## ABOUT THIS TASK
Using the records below, count the lines with "depth" in them. Give the number only.

------------------------------------------------------------------------

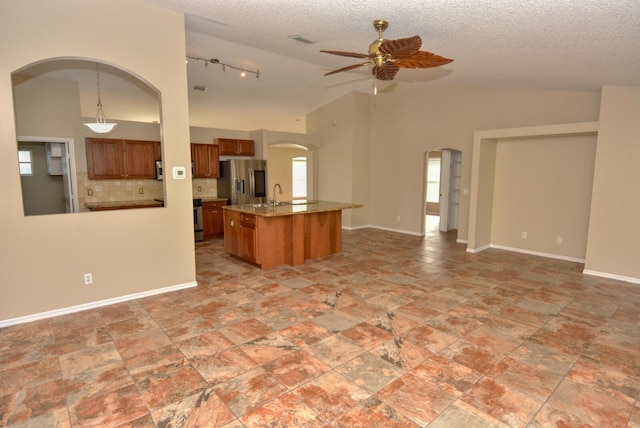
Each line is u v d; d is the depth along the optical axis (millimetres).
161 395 2186
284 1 2922
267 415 2006
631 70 3381
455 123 6824
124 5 3514
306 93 7695
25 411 2043
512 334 3010
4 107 3012
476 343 2850
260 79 6680
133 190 6320
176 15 3834
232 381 2328
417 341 2877
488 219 6316
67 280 3414
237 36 4633
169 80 3855
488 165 6105
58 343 2834
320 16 3174
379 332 3031
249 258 5156
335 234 5863
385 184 8164
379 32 3104
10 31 2988
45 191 6086
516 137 5766
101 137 5871
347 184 8203
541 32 2672
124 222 3695
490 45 3236
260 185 7754
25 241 3186
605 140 4496
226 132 7836
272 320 3266
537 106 5734
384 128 8070
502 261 5457
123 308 3549
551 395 2203
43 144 6000
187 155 4051
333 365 2520
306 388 2252
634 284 4344
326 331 3045
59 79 5418
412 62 3104
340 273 4773
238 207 5359
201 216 6953
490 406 2094
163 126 3867
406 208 7797
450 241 6992
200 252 6012
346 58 5168
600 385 2311
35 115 5273
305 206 5500
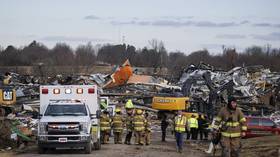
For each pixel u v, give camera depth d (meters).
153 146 32.22
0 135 31.30
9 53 159.50
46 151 26.89
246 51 165.62
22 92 62.97
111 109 45.88
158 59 162.25
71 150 27.70
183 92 59.00
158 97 54.75
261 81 85.19
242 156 24.12
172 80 91.19
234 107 18.19
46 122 25.09
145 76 86.12
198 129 40.84
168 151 28.30
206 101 54.88
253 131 39.81
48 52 173.38
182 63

------------------------------------------------------------------------

## YOUR SOLUTION
2